Kein teu­res Extra, son­dern neu­er Standard 

„Die meis­ten Leu­te glau­ben, dass nach­hal­tig zu bau­en teu­rer ist“, berich­te­te Hans Die­ter Rei­chel, ver­ant­wort­li­cher Archi­tekt für den Neu­bau des Scan­dic Hotels. „Aber ers­tens stimmt das so pau­schal nicht und zwei­tens stei­gert eine Zer­ti­fi­zie­rung – gera­de in finan­zi­el­ler Hin­sicht – den Wert einer Immo­bi­lie oft enorm.“ Denn Nach­hal­tig­keits­zer­ti­fi­ka­te sei­en häu­fig Allein­stel­lungs­merk­ma­le, eig­ne­ten sich her­vor­ra­gend für das Mar­ke­ting und sei­en für vie­le Unter­neh­mens­grup­pen mitt­ler­wei­le ein ent­schei­den­des Kri­te­ri­um bei der Aus­wahl von Immo­bi­li­en. Zer­ti­fi­zier­te Gebäu­de lie­ßen sich somit deut­lich bes­ser ver­mie­ten und verkaufen.
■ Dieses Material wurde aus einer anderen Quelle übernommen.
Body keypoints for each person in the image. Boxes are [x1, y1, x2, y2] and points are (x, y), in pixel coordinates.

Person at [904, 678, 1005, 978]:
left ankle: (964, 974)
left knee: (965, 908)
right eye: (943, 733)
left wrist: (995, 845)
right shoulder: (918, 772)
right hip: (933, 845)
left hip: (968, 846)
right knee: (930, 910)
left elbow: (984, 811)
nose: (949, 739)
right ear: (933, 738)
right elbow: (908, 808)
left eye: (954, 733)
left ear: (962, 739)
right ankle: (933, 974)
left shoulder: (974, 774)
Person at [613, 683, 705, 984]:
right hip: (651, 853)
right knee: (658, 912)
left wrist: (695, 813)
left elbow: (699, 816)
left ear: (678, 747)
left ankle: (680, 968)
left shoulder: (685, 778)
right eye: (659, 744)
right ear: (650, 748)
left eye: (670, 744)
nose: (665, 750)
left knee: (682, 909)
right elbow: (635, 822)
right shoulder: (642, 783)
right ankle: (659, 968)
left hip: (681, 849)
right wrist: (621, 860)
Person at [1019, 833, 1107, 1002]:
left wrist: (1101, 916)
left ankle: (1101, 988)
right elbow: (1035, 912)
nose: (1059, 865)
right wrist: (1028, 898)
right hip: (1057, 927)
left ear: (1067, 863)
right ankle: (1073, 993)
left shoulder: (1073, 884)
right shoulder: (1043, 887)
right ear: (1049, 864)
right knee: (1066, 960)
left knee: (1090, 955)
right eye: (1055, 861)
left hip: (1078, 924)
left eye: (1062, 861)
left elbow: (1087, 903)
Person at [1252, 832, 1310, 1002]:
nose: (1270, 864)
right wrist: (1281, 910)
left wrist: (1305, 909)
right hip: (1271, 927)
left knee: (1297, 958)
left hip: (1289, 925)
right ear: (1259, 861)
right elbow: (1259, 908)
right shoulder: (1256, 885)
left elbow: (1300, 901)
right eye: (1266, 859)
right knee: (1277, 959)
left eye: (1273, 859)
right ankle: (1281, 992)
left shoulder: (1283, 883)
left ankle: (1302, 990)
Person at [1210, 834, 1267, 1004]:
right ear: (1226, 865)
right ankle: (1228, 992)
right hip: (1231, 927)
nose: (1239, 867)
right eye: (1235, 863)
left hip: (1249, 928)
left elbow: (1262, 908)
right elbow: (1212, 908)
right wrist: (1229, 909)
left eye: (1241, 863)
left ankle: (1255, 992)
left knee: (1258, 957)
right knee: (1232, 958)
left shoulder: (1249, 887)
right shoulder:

Dass ein nach­hal­tig geplan­tes, gebau­tes und betrie­be­nes Gebäu­de kei­nes­wegs teu­rer sein muss, bestä­tig­te auch Mar­cel Gröp­ler, Green Buil­ding-Koor­di­na­tor bei der Lind­ner Group. „Nach­hal­tig­keit darf kein Extra sein, für das jemand drauf­zahlt, son­dern muss zum Stan­dard wer­den. Wir pro­du­zie­ren des­halb all unse­re Pro­duk­te grund­sätz­lich so nach­hal­tig, wie wir kön­nen.“ Das sei auch ein wesent­li­cher Grund dafür gewe­sen, dass Lin­der als Gene­ral­un­ter­neh­mer mit dem Innen­aus­bau des Hotels beauf­tragt wur­de. Auch Bose sieht in dem The­ma mehr als einen Trend: „Der Nach­hal­tig­keits­ge­dan­ke sorgt für eine tief­grei­fen­de Ver­än­de­rung in unse­rer Gesell­schaft und Wirt­schaft.“ Abschlie­ßend stell­te Krei­ßig fest: „Wir sind erst am Ziel, wenn man sich recht­fer­ti­gen muss, war­um man etwas nicht nach­hal­tig gebaut hat.“

Auf­grund des über­aus posi­ti­ven Feed­backs plant das IBU bereits eine Fort­set­zung der Ver­an­stal­tung für 2017, bei der ein tie­fe­rer Ein­blick in das Bewer­tungs­sys­tem Nach­hal­ti­ges Bau­en für Bun­des­ge­bäu­de (BNB) ermög­licht wer­den soll. Das BNB wird vom Bun­des­mi­nis­te­ri­um für Umwelt, Natur­schutz, Bau und Reak­tor­si­cher­heit betrie­ben und sei­ne Anwen­dung auf Bun­des­bau­ten ist ab einer Inves­ti­ti­ons­sum­me von zwei Mil­lio­nen Euro verpflichtend.